League champions have been determined by different means since the Dominican Summer League's formation in 1985. As of 2025, 16 teams—8 division winners and 8 wild card teams—qualify for the playoffs. Teams are divided into four pools of four teams each and participate in a round-robin competition called the DSL Cup.
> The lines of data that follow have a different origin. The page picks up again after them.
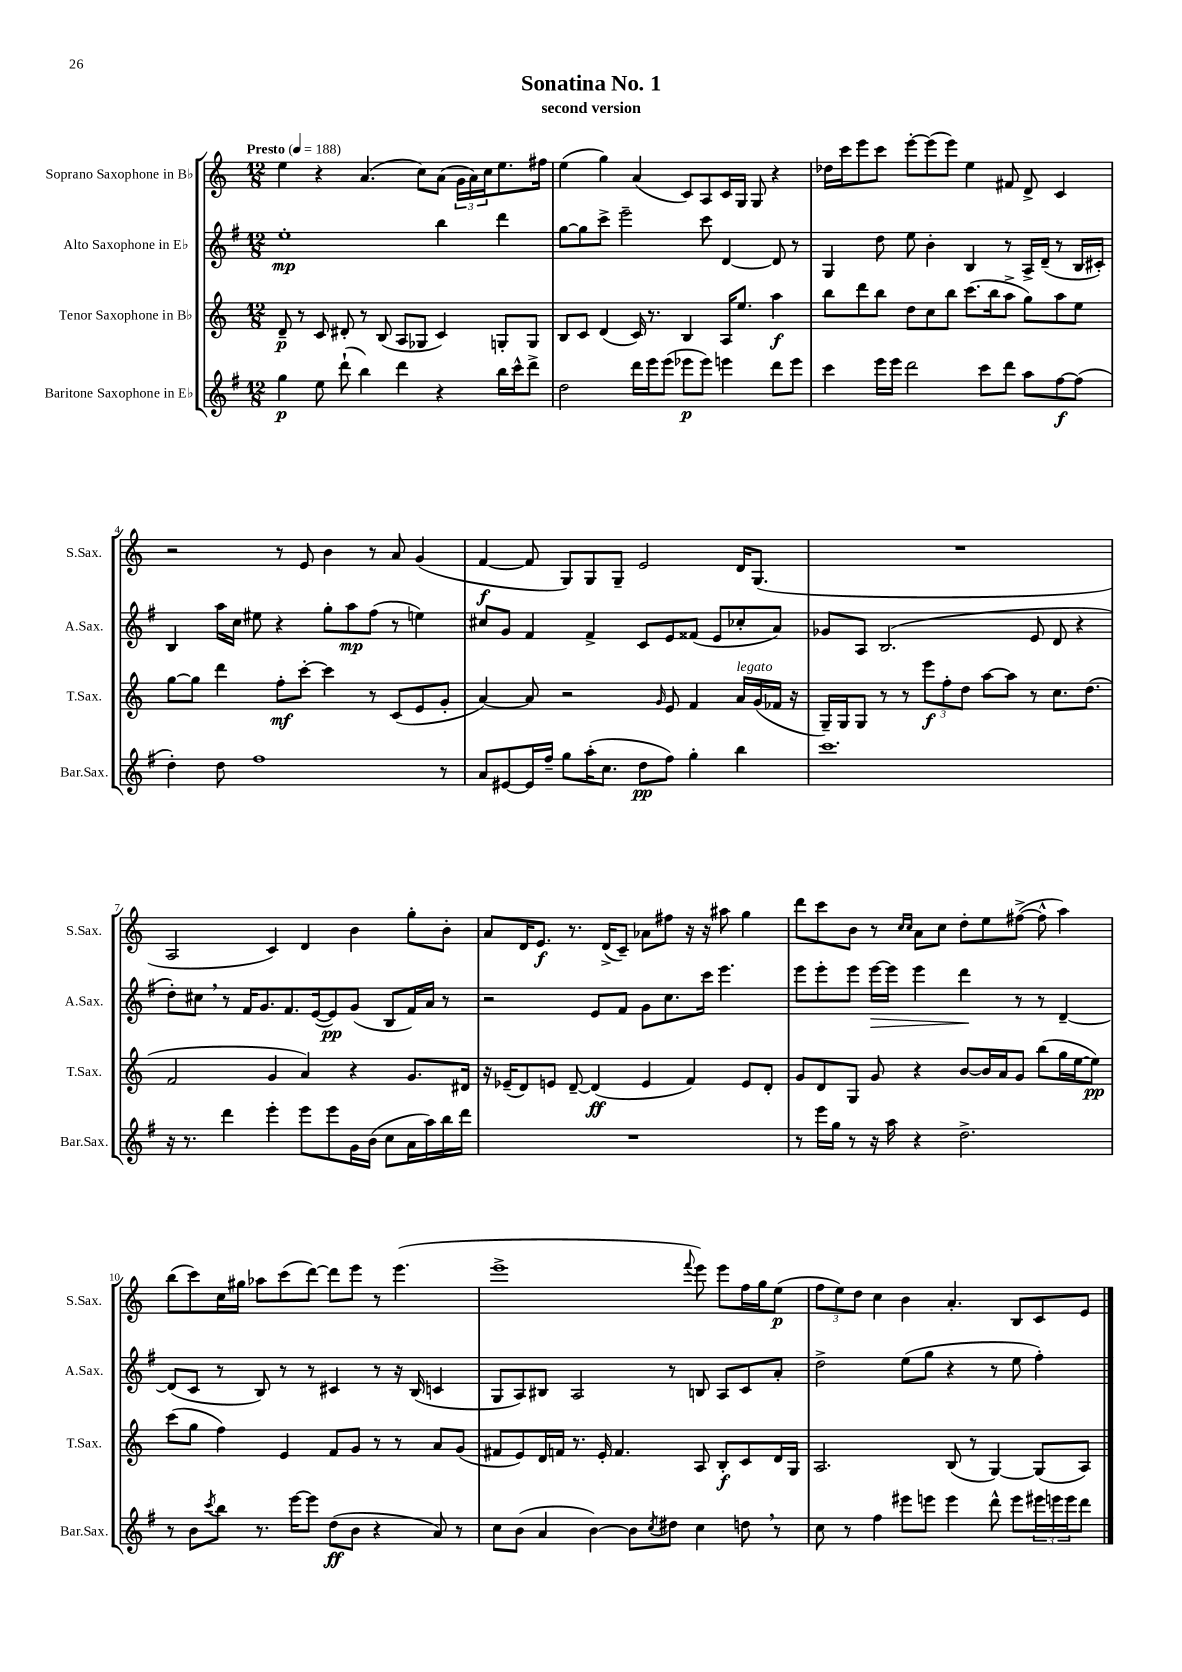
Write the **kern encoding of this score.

**kern	**kern	**kern	**kern
*staff4	*staff3	*staff2	*staff1
*clefG2	*clefG2	*clefG2	*clefG2
*k[f#]	*k[]	*k[f#]	*k[]
*M12/8	*M12/8	*M12/8	*M12/8
*MM188	*MM188	*MM188	*MM188
4gg\	8d~/	1ee'	4ee\
.	8r	.	.
8ee\	8c/	.	4r
(8ddd`\	8d#'/	.	.
4bb\)	8r	.	(4.a/
.	(8B/	.	.
4ddd\	8A/L	.	.
.	8G-/J	.	8cc\L)
4r	4c/)	4bb\	(8a\J
.	.	.	24g\LL
.	.	.	24a\)
.	.	.	24cc\J
16bb\LL	8G'/L	4ddd\	8.ee\
16ccc^^\J	.	.	.
8ddd^\J	8G/J	.	.
.	.	.	16ff#\Jk
=	=	=	=
2dd\	8B/L	[8gg\L	(4ee\
.	8c/J	8gg\]	.
.	(4d/	8ccc^\J	4gg\)
.	.	2eee~\	.
16ddd\LL	16c/)	.	(4a/
16eee\J	8.r	.	.
(8eee\J	.	.	.
8eee-\L	4B/	.	8c/L)
8eee-\J)	.	8ccc\	8A/
4eee\	16A/LK	[4d/	16c/L
.	8.ee/J	.	16G/JJ
.	.	.	8G/
8ddd\L	4aa\	8d/]	4r
8eee\J	.	8r	.
=	=	=	=
4ccc\	8bb\L	4G/	16dd-\LL
.	.	.	16ccc\J
.	8ddd\	.	8eee\
16eee\LL	8bb\J	8dd\	8ccc\J
16eee\JJ	.	.	.
2ddd\	8dd\L	8ee\	[8eee'\L
.	8cc\	4b'\	(8eee\]
.	8bb\J	.	8eee\J)
.	(8.ccc\L	4B/	4ee\
8ccc\L	.	.	.
.	16bb\k	.	.
8ddd\J	8aa^\J	8r	8f#/
8aa\L	8gg\L)	16A^/LL	8d^/
.	.	(16d~/JJ	.
[8ff#\	8aa\	8r	4c/
(8ff#\]J	8ee\J	16B/LL	.
.	.	16c#'/JJ)	.
=	=	=	=
4dd'\)	[8gg\L	4B/	2r
.	8gg\]J	.	.
8dd\	4ddd\	16aa\LL	.
.	.	16cc\JJ	.
1ff#	.	8ee#\	.
.	8ff'\L	4r	8r
.	[8ccc'\J	.	8e/
.	4ccc\]	8gg'\L	4b\
.	.	8aa\	.
.	8r	(8ff#\J	8r
.	(8c/L	8r	8a/
.	8e/	4ee\)	(4g/
8r	8g'/J	.	.
=	=	=	=
8a/L	[4a/)	8cc#/L	[4f/
[8e#/	.	8g/J	.
16e#/]L	8a/]	4f#/	8f/]
16ff#~/JJ	.	.	.
8gg\L	2r	.	8G/L)
(16aa'\K	.	4f#^/	8G/
8.cc\J	.	.	.
.	.	.	8G~/J
8dd\L	.	8c/L	2e/
.	16qqg/	.	.
8ff#\J)	8e/	8e/	.
4gg'\	4f/	(8f##/J	.
.	.	8e/L	.
4bb\	16a/LL	8cc-'/	16d/LK
.	(16g/	.	(8.G/J
.	16f-/JJ	8a/J)	.
.	16r	.	.
=	=	=	=
1.ccc	16G~/LL)	8g-/L	1.r
.	16G/J	.	.
.	8G/J	8A/J	.
.	8r	(2.B/	.
.	8r	.	.
.	12eee\L	.	.
.	12ff'\	.	.
.	12dd\J	.	.
.	[8aa\L	.	.
.	8aa\]J	.	.
.	8r	8e/	.
.	8.cc\L	8d/	.
.	.	4r	.
.	(8.dd\J	.	.
=	=	=	=
16r	2f/	8dd'\L)	2A/
8.r	.	.	.
.	.	8cc#\J	.
4ddd\	.	8r	.
.	.	16f#/LK	.
.	.	8.g/	.
4eee'\	4g/	.	4c/)
.	.	8.f#/	.
8eee\L	4a/)	.	4d/
.	.	([16e/k	.
8eee\	.	8e/])	.
16g\L	4r	(8g/J	4b\
(16b\JJ	.	.	.
8cc\L	.	8B/L	.
16a\L	8.g/L	16f#/L)	8gg'\L
16aa\)	.	16a/JJ	.
16bb\	.	8r	8b'\J
16ddd\JJ	16d#/Jk	.	.
=	=	=	=
1.r	16r	2r	8a/L
.	(16e-~/LK	.	.
.	8d/)	.	16d/K
.	.	.	8.e/J
.	8e/J	.	.
.	[8d~/	.	8.r
.	(4d/]	8e/L	.
.	.	.	(16d^/LK
.	.	8f#/J	8c~/J)
.	4e/	8g\L	8a-\L
.	.	8.cc\	8ff#\J
.	4f/)	.	16r
.	.	16ccc\Jk	16r
.	.	4.eee\	8aa#\
.	8e/L	.	4gg\
.	8d'/J	.	.
=	=	=	=
8r	8g/L	8eee\L	8ddd\L
16eee\LL	8d/	8eee'\	8ccc\
16gg\JJ	.	.	.
8r	8G/J	8eee\J	8b\J
16r	8g/	[16eee\LL	8r
16aa\	.	16eee\]JJ	.
.	.	.	16qqcc/LL
.	.	.	16qqcc/JJ
4r	4r	4eee\	8a\L
.	.	.	8cc\J
2.dd^\	[8b/L	4ddd\	8dd'\L
.	16b/]L	.	8ee\
.	16a/J	.	.
.	8g/J	8r	([8ff#^\J
.	(8bb\L	8r	8ff#^^\]
.	16gg\L	[4d~/	4aa\)
.	[16ee\J	.	.
.	8ee\]J)	.	.
=	=	=	=
8r	(8ccc\L	(8d/]L	(8bb\L
8b\L	8gg\J	8c/J	8ccc\)
8qccc/	.	.	.
8bb\J	4ff\)	8r	16cc\L
.	.	.	16gg#\JJ
8.r	.	8B/)	8aa-\L
.	4e/	8r	(8ccc\
[16eee\LK	.	.	.
8eee\]J	.	8r	[8ddd\J)
(8dd\L	8f/L	4c#/	8ddd\]L
8b\J	8g/J	.	8eee\J
4r	8r	8r	8r
.	8r	16r	(4.eee\
.	.	(16B/	.
8a/)	8a/L	4c/	.
8r	(8g/J	.	.
=	=	=	=
8cc\L	8f#/L	8G/L	1eee^
(8b\J	8e/)	8A/)	.
4a/	16d/L	8B#/J	.
.	16f/JJ	.	.
.	8.r	2A/	.
[4b\)	.	.	.
.	16e'/	.	.
.	4.f/	.	.
8b\]L	.	.	.
8qcc/	.	.	.
8dd#\J	.	8r	.
.	.	.	8qqfff/
4cc\	8A/	8B/	8eee\)
.	8B'/L	8A/L	8eee\L
8dd\	8c/	8c/	16ff\L
.	.	.	16gg\J
8r	16d/L	8a'/J	(8ee\J
.	16G/JJ	.	.
=	=	=	=
8cc\	2.A/	2dd^\	12ff\L
.	.	.	12ee\)
8r	.	.	.
.	.	.	12dd\J
4ff#\	.	.	4cc\
8eee#\L	.	(8ee\L	4b\
8eee\J	.	8gg\J	.
4eee\	(8B/	4r	4.a'/
.	8r	.	.
8ddd^^\	[4G/)	8r	.
8eee\L	.	8ee\	8B/L
24eee#\L	(8G/]L	4ff#'\)	8c/
24eee\	.	.	.
24eee\J	.	.	.
8ddd\J	8A/J)	.	8e/J
==	==	==	==
*-	*-	*-	*-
The four teams with the best record in each pool advance to the championship bracket of two rounds (semifinals and finals). All postseason series are a best-of-three format. The most recent champions (2025) are the DSL Padres Gold, one of the two DSL affiliates of the San Diego Padres.